Wanneer men alle gevoel voor nuance verliest, schuld collectiviseert, en de samenleving en de wereld in netjes gescheiden dader- en slachtoffergroepen opdeelt, wordt de verleiding voor mensen erg groot om een ‘kamp’ te kiezen, de loopgraaf steeds dieper te graven, en in termen van zuiverheid te gaan denken. Men begint te redeneren volgens een logica van: het zijn “zij”, of het zijn “wij”! “Wij” kunnen pas vrede hebben als “zij” het zwijgen opgelegd worden. “Wij” hebben het gelijk aan onze kant! Van compromis, medeleven, begrip, uitwisseling, komt enkel dood en verderf!
Het is dit soort vergif dat radicale Vlaams-nationalisten ooit in de collaboratie dreef en vandaag Europees extreemrechts nog steeds sterk maakt. Maar vergis u niet, het is evenzeer het denkkader waarvan de extreme elementen in de Israëlische regering zich bedienen om een orgie van blind geweld te rechtvaardigen, net zoals Hamas dat doet, wat maakt dat de kans op een onderhandelde vrede in het Midden-Oosten soms verder weg lijkt dan ooit. Het moet ons net daarom des te meer verontrusten dat dit lelijke beest zijn kop in Europa ook weer opsteekt in de vorm van steeds minder verholen jodenhaat en antisemitisme, dat zich op de koop toe steeds beter in sluiers van moraliteit weet te verhullen.

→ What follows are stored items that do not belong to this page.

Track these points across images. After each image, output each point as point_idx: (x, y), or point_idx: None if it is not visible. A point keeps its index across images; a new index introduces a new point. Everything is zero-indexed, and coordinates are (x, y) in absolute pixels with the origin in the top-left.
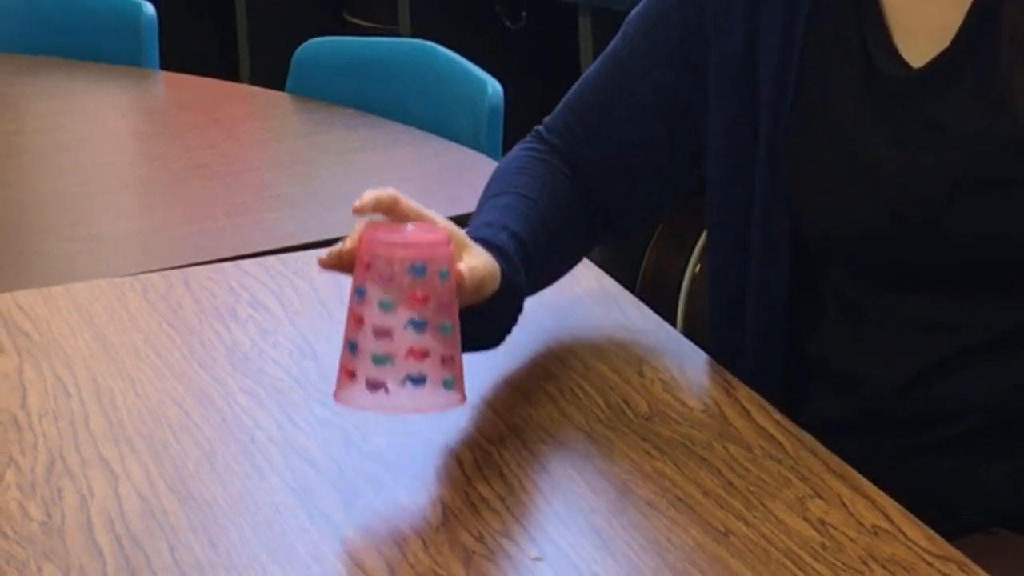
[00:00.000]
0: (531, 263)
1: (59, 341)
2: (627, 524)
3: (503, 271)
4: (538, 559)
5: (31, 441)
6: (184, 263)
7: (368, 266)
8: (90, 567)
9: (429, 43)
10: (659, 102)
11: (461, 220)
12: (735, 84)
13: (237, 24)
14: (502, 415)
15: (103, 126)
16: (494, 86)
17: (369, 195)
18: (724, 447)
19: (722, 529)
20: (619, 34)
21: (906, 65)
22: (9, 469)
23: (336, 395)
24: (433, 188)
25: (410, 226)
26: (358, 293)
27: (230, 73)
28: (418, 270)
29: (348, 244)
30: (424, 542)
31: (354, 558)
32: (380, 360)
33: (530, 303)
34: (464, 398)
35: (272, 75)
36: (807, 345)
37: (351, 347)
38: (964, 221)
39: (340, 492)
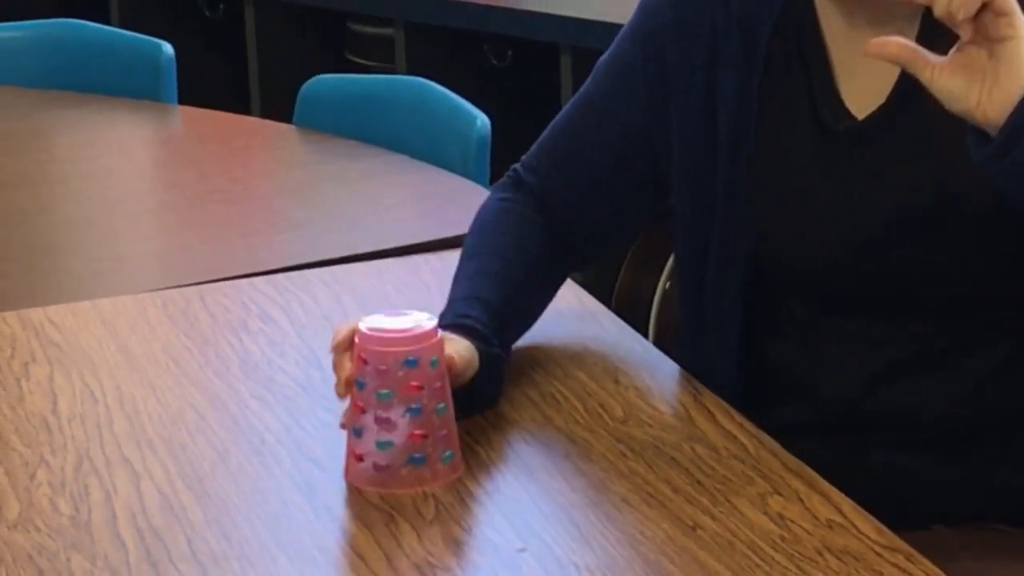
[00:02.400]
0: (507, 324)
1: (86, 352)
2: (603, 518)
3: (480, 351)
4: (522, 549)
5: (61, 442)
6: (200, 280)
7: (365, 362)
8: (114, 557)
9: (423, 80)
10: (625, 143)
11: (452, 241)
12: (696, 132)
13: (248, 62)
14: (489, 418)
15: (126, 156)
16: (482, 119)
17: (343, 334)
18: (692, 448)
19: (690, 523)
20: (589, 78)
21: (850, 117)
22: (41, 468)
23: (347, 476)
24: (426, 212)
25: (399, 316)
26: (358, 385)
27: (242, 107)
28: (411, 363)
29: (343, 347)
30: (418, 534)
31: (355, 549)
32: (383, 446)
33: None
34: (461, 468)
35: (280, 109)
36: (765, 357)
37: (356, 433)
38: (901, 257)
39: (342, 489)
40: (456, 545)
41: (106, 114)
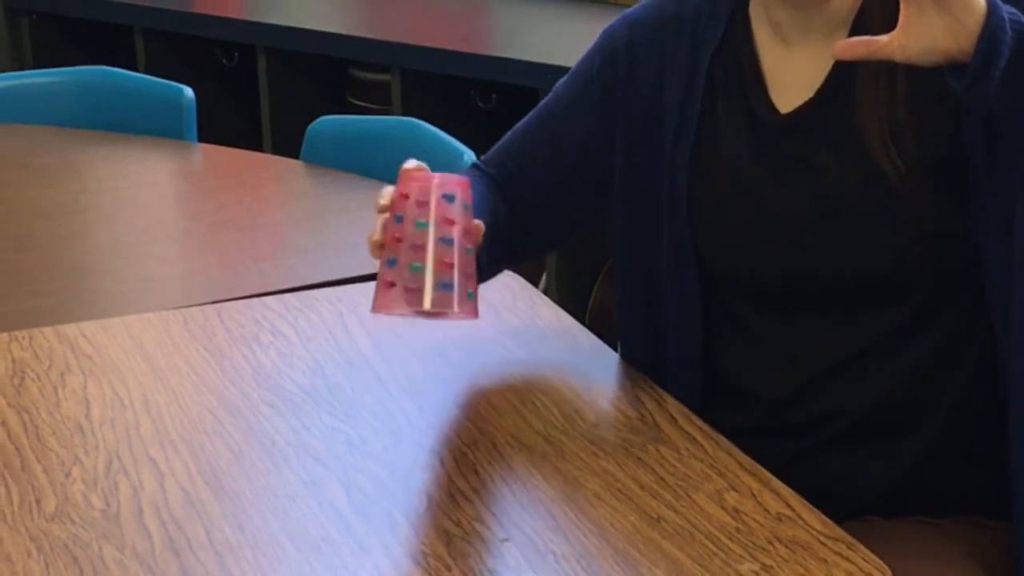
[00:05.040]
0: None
1: (116, 363)
2: (578, 512)
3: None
4: (505, 540)
5: (93, 444)
6: (217, 299)
7: (407, 196)
8: (141, 546)
9: (417, 120)
10: (578, 144)
11: None
12: (643, 135)
13: (261, 105)
14: (476, 423)
15: (152, 188)
16: (469, 155)
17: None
18: (656, 449)
19: (655, 516)
20: (551, 92)
21: (777, 111)
22: (75, 467)
23: (375, 306)
24: None
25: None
26: (397, 219)
27: (255, 145)
28: (448, 198)
29: (390, 194)
30: (412, 526)
31: (355, 539)
32: (416, 268)
33: (498, 332)
34: (478, 313)
35: (289, 146)
36: (713, 364)
37: (389, 262)
38: (828, 237)
39: (344, 486)
40: (446, 536)
41: (133, 151)
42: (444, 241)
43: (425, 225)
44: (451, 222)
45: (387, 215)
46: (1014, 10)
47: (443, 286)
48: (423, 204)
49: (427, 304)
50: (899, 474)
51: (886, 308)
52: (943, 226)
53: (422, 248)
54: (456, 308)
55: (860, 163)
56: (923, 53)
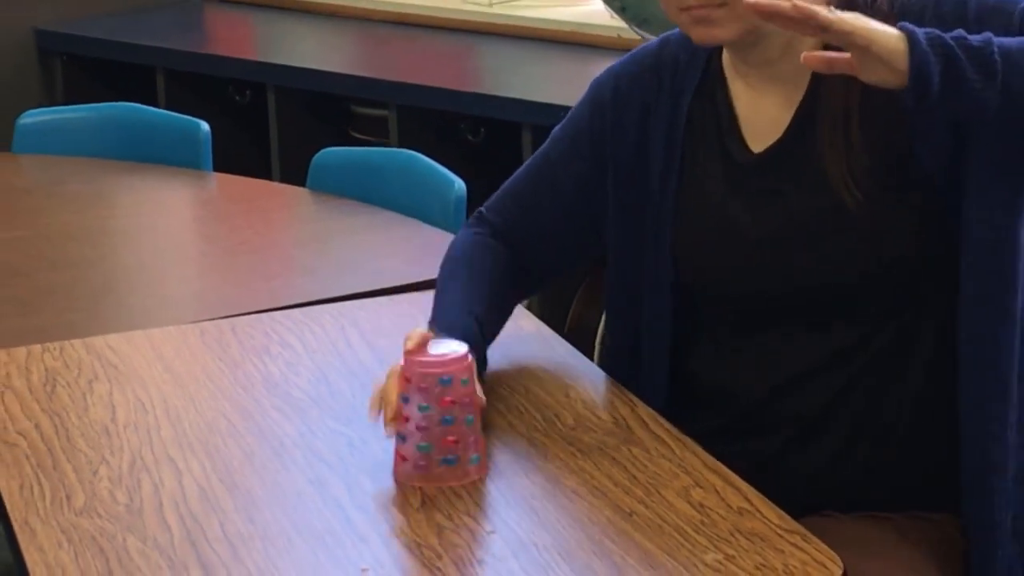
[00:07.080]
0: (487, 331)
1: (139, 372)
2: (557, 506)
3: (477, 356)
4: (491, 532)
5: (118, 445)
6: (231, 314)
7: (409, 380)
8: (161, 537)
9: (412, 152)
10: (575, 188)
11: (434, 283)
12: (631, 177)
13: (270, 138)
14: None
15: (171, 213)
16: (459, 184)
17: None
18: (629, 449)
19: (628, 510)
20: (547, 140)
21: (750, 151)
22: (102, 466)
23: (395, 473)
24: (413, 259)
25: (439, 344)
26: (403, 399)
27: (265, 174)
28: (445, 381)
29: (393, 380)
30: (408, 520)
31: (356, 532)
32: (423, 448)
33: None
34: (487, 468)
35: (296, 176)
36: (687, 369)
37: (401, 438)
38: (796, 263)
39: (346, 483)
40: (439, 528)
41: (155, 180)
42: (445, 421)
43: (427, 409)
44: (450, 402)
45: (395, 396)
46: (933, 30)
47: (448, 461)
48: (424, 389)
49: (435, 479)
50: (853, 473)
51: (844, 321)
52: (896, 247)
53: (426, 430)
54: (461, 480)
55: (823, 194)
56: (875, 81)
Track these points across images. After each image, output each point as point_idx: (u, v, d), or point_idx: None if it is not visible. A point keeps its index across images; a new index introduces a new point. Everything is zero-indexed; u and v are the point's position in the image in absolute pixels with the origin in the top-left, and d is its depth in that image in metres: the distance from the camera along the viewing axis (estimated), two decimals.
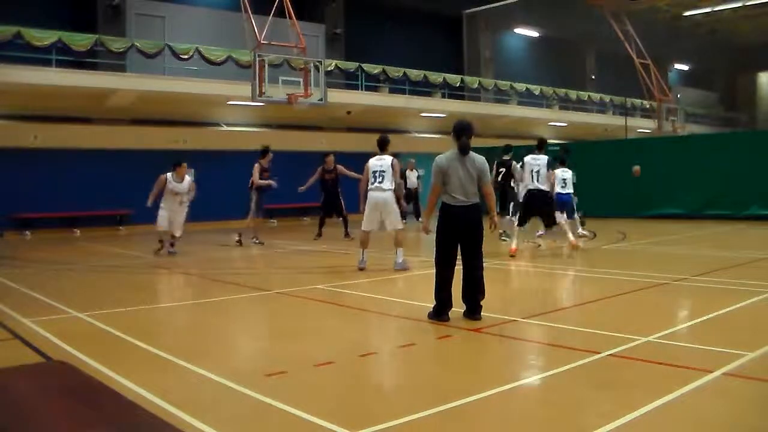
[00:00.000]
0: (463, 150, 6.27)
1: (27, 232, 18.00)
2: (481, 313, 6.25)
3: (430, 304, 7.55)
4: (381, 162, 9.89)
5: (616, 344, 5.27)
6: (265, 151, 14.45)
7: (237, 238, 14.55)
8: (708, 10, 31.95)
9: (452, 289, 6.32)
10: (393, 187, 9.90)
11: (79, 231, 18.59)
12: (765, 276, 8.52)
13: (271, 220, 21.85)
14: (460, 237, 6.25)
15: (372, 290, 8.66)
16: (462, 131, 6.33)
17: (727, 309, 6.63)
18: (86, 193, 18.73)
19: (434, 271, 6.36)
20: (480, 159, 6.37)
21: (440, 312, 6.27)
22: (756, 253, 11.29)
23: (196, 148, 20.98)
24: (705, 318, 6.37)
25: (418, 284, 9.31)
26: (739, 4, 30.98)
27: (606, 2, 27.09)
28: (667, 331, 5.77)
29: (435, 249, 6.38)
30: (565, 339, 5.68)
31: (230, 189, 21.25)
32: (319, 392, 4.44)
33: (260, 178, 14.18)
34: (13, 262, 12.44)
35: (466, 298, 6.31)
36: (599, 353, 5.03)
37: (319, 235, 15.09)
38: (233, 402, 4.20)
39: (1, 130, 17.84)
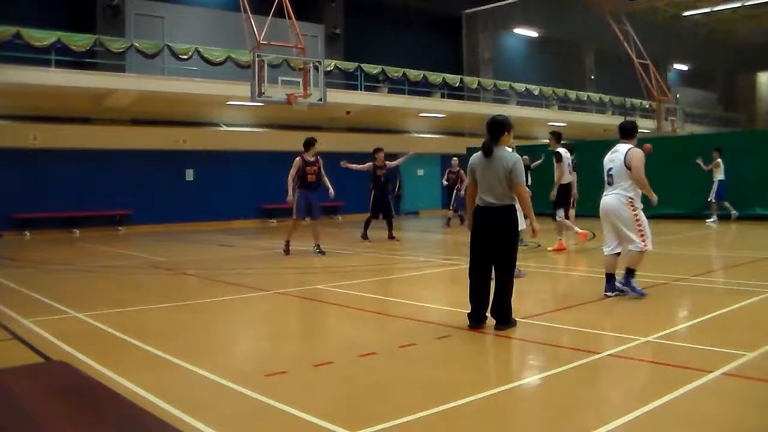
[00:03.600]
0: (484, 151, 5.93)
1: (26, 233, 17.99)
2: (507, 327, 5.87)
3: (430, 304, 7.55)
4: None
5: (616, 344, 5.27)
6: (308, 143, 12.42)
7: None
8: (707, 10, 31.96)
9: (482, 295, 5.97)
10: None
11: (78, 231, 18.59)
12: (765, 276, 8.53)
13: (271, 221, 21.86)
14: (488, 241, 5.89)
15: (372, 290, 8.66)
16: (488, 130, 5.99)
17: (727, 309, 6.63)
18: (85, 194, 18.74)
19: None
20: (509, 158, 5.86)
21: (470, 316, 5.98)
22: (756, 253, 11.29)
23: (195, 148, 21.00)
24: (705, 318, 6.37)
25: (419, 285, 9.31)
26: (738, 4, 30.99)
27: (605, 2, 27.09)
28: (666, 331, 5.77)
29: (470, 254, 6.10)
30: (565, 339, 5.67)
31: (230, 189, 21.33)
32: (319, 392, 4.44)
33: (302, 174, 12.17)
34: (12, 262, 12.43)
35: (492, 304, 5.95)
36: (599, 353, 5.03)
37: (366, 236, 14.56)
38: (233, 402, 4.19)
39: (1, 131, 17.84)
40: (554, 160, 12.10)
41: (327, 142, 23.37)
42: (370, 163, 14.57)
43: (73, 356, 5.21)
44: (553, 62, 33.61)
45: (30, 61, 16.94)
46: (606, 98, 33.10)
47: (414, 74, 24.66)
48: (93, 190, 18.89)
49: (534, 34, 33.63)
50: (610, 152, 7.56)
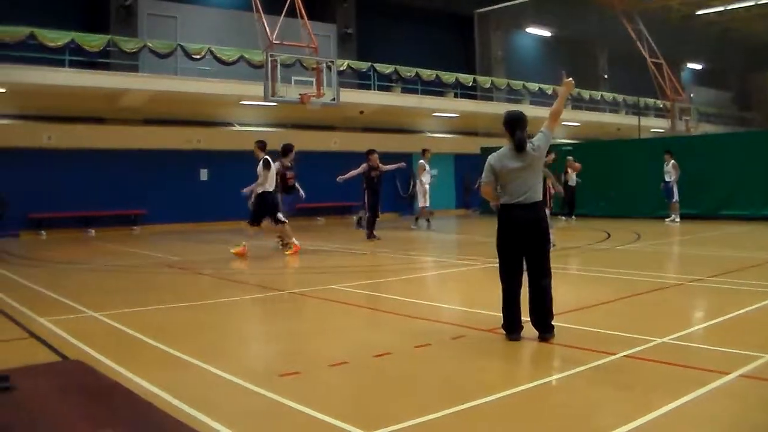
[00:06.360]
0: (519, 146, 5.48)
1: (42, 232, 18.14)
2: (552, 335, 5.55)
3: (444, 304, 7.53)
4: None
5: (632, 345, 5.23)
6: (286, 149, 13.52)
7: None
8: (721, 8, 31.74)
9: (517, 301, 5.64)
10: None
11: (93, 231, 18.71)
12: None
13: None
14: (522, 242, 5.53)
15: (385, 290, 8.66)
16: (515, 125, 5.51)
17: (744, 310, 6.57)
18: (100, 193, 18.86)
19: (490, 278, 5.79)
20: (533, 143, 5.59)
21: (509, 329, 5.61)
22: None
23: (209, 148, 21.08)
24: (721, 319, 6.32)
25: (432, 285, 9.31)
26: (752, 3, 30.73)
27: (618, 1, 26.97)
28: (682, 333, 5.72)
29: (498, 259, 5.73)
30: (580, 340, 5.64)
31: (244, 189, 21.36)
32: (334, 392, 4.44)
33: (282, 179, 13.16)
34: (28, 261, 12.53)
35: (532, 313, 5.58)
36: (614, 354, 5.00)
37: (372, 235, 14.75)
38: (247, 401, 4.20)
39: (15, 131, 18.01)
40: (262, 168, 12.23)
41: (341, 142, 23.50)
42: (364, 165, 14.75)
43: (89, 355, 5.24)
44: (565, 61, 33.44)
45: (44, 61, 17.09)
46: (619, 98, 32.95)
47: (427, 74, 24.66)
48: (108, 190, 19.00)
49: (547, 33, 33.52)
50: None
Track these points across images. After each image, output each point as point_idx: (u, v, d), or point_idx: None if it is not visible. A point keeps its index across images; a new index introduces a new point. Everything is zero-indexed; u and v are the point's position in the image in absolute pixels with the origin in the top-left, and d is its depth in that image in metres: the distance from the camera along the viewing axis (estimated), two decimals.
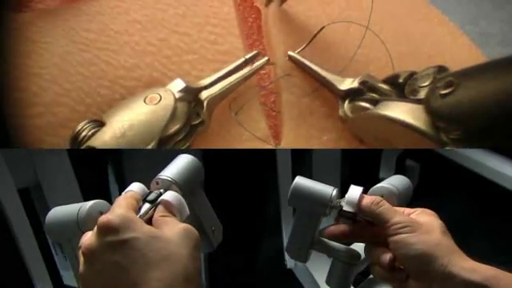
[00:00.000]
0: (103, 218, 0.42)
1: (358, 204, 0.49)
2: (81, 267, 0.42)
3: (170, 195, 0.47)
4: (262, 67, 0.67)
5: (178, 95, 0.62)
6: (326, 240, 0.52)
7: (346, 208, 0.49)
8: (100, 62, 0.68)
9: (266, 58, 0.67)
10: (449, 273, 0.44)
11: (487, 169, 1.18)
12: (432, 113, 0.55)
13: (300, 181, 0.51)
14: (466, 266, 0.44)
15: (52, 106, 0.65)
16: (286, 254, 1.32)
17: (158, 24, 0.71)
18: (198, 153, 0.88)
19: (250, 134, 0.65)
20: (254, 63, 0.67)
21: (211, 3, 0.74)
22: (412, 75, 0.61)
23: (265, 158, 1.13)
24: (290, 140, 0.65)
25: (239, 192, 1.32)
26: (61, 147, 0.64)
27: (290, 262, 1.33)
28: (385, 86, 0.62)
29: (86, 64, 0.67)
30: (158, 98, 0.62)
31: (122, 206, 0.44)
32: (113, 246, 0.40)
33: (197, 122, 0.63)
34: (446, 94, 0.53)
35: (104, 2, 0.73)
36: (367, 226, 0.50)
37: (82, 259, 0.42)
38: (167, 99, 0.62)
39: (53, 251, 1.06)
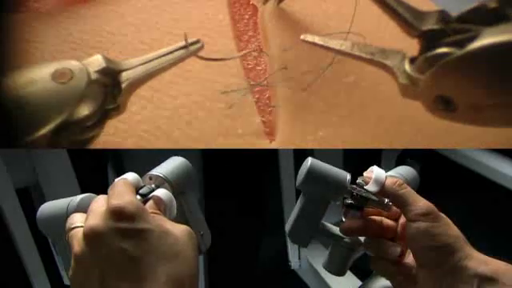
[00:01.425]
0: (115, 203, 0.39)
1: (382, 184, 0.47)
2: (77, 249, 0.40)
3: (162, 192, 0.46)
4: (196, 52, 0.59)
5: (94, 76, 0.54)
6: (329, 225, 0.51)
7: (370, 187, 0.47)
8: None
9: (201, 44, 0.60)
10: (464, 266, 0.44)
11: (487, 169, 1.18)
12: None
13: (315, 163, 0.48)
14: (479, 259, 0.44)
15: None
16: (288, 253, 1.33)
17: (153, 26, 0.73)
18: (197, 150, 0.87)
19: (243, 129, 0.64)
20: (189, 49, 0.60)
21: (207, 10, 0.75)
22: None
23: (267, 156, 1.13)
24: (285, 136, 0.64)
25: (240, 190, 1.32)
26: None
27: (294, 263, 1.32)
28: (466, 25, 0.49)
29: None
30: (69, 76, 0.53)
31: (130, 193, 0.42)
32: (125, 234, 0.39)
33: (112, 106, 0.56)
34: None
35: (100, 6, 0.75)
36: (371, 220, 0.50)
37: (78, 241, 0.40)
38: (79, 79, 0.52)
39: (53, 251, 1.06)
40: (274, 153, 1.15)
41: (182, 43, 0.59)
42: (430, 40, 0.51)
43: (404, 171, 0.55)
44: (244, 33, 0.73)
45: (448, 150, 1.24)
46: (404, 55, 0.53)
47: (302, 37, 0.64)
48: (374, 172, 0.48)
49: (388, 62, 0.54)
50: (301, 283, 1.32)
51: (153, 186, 0.47)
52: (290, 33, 0.71)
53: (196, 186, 0.53)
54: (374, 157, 1.28)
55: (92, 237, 0.39)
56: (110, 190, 0.42)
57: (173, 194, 0.47)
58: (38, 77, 0.52)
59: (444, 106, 0.49)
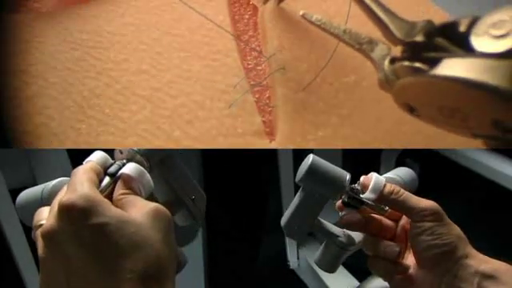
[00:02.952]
0: (65, 200, 0.37)
1: (380, 192, 0.48)
2: (40, 250, 0.38)
3: (130, 168, 0.42)
4: None
5: None
6: (324, 222, 0.51)
7: (368, 195, 0.48)
8: (90, 58, 0.69)
9: None
10: (465, 264, 0.45)
11: (487, 169, 1.18)
12: None
13: (316, 160, 0.48)
14: (479, 257, 0.45)
15: (33, 98, 0.65)
16: (287, 253, 1.33)
17: (152, 26, 0.73)
18: (197, 150, 0.87)
19: (244, 129, 0.64)
20: None
21: (207, 11, 0.74)
22: (475, 22, 0.46)
23: (266, 156, 1.13)
24: (285, 135, 0.64)
25: (240, 190, 1.32)
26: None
27: (292, 263, 1.32)
28: (443, 41, 0.49)
29: (75, 60, 0.68)
30: None
31: (84, 183, 0.39)
32: (78, 232, 0.36)
33: None
34: None
35: (100, 6, 0.75)
36: (371, 218, 0.50)
37: (40, 242, 0.38)
38: None
39: None
40: (273, 153, 1.15)
41: None
42: (410, 50, 0.51)
43: (402, 173, 0.55)
44: (244, 33, 0.73)
45: (448, 150, 1.24)
46: (389, 51, 0.54)
47: (301, 12, 0.64)
48: (373, 180, 0.48)
49: (373, 55, 0.55)
50: (299, 283, 1.32)
51: (124, 161, 0.44)
52: (289, 33, 0.71)
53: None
54: (373, 157, 1.28)
55: (48, 239, 0.37)
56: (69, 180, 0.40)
57: (149, 165, 0.44)
58: None
59: (410, 111, 0.51)
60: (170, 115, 0.65)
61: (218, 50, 0.70)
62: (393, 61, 0.53)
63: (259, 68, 0.69)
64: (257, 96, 0.67)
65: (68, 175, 1.02)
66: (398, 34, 0.52)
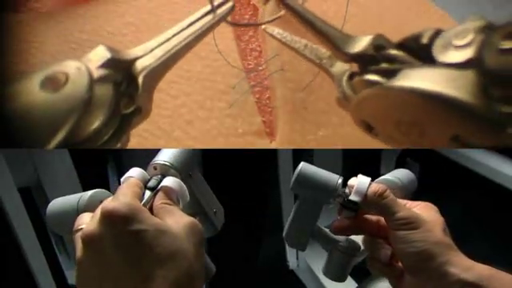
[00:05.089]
0: (108, 205, 0.38)
1: (365, 194, 0.47)
2: (78, 253, 0.40)
3: (170, 181, 0.45)
4: (225, 17, 0.49)
5: (98, 73, 0.43)
6: (325, 229, 0.51)
7: (352, 197, 0.47)
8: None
9: (232, 4, 0.51)
10: (445, 271, 0.43)
11: (487, 169, 1.18)
12: (487, 75, 0.40)
13: (306, 167, 0.49)
14: (462, 264, 0.44)
15: None
16: (287, 254, 1.33)
17: (153, 26, 0.72)
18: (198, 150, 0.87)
19: (244, 129, 0.64)
20: (217, 12, 0.50)
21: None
22: (438, 33, 0.46)
23: (266, 157, 1.13)
24: (285, 135, 0.64)
25: (240, 191, 1.32)
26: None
27: (292, 263, 1.33)
28: (400, 53, 0.47)
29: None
30: (63, 80, 0.42)
31: (128, 195, 0.41)
32: (118, 237, 0.38)
33: (131, 109, 0.46)
34: (508, 50, 0.40)
35: (100, 6, 0.75)
36: (367, 219, 0.49)
37: (79, 245, 0.40)
38: (76, 82, 0.42)
39: (56, 251, 1.06)
40: (273, 153, 1.15)
41: (207, 7, 0.48)
42: (364, 63, 0.50)
43: (401, 175, 0.54)
44: (244, 33, 0.73)
45: (448, 149, 1.24)
46: (349, 67, 0.53)
47: (263, 27, 0.64)
48: (357, 181, 0.48)
49: (332, 70, 0.54)
50: (298, 283, 1.32)
51: (159, 176, 0.46)
52: (289, 33, 0.71)
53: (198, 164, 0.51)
54: (373, 157, 1.28)
55: (87, 242, 0.39)
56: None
57: (181, 178, 0.46)
58: (24, 88, 0.42)
59: (368, 129, 0.51)
60: (171, 115, 0.65)
61: (220, 50, 0.70)
62: (351, 76, 0.52)
63: (259, 68, 0.69)
64: (257, 96, 0.68)
65: (70, 174, 1.02)
66: (343, 46, 0.51)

Mijn verantwoordelijkheid als Brussels politicus ligt vooral hier. Vrede in het Midden-Oosten, of het stoppen van de moorddadige oorlog in Gaza kan ik vanuit mijn positie niet bewerkstelligen, hoe zeer ik dat ook zou willen. Maar met mijn positie, voorgeschiedenis en de plicht die daar uit voortvloeit zeg ik bij deze wél duidelijk: nie wieder. Nooit opnieuw. Het is tijd dat we wakker worden en er alles aan doen om de hysterie, het monster van blinde haat, duidelijk halt toe te roepen. Anders riskeren we niet alleen een spiraal van haat en geweld, maar riskeren we de ziel zelf van onze democratie opnieuw te verliezen.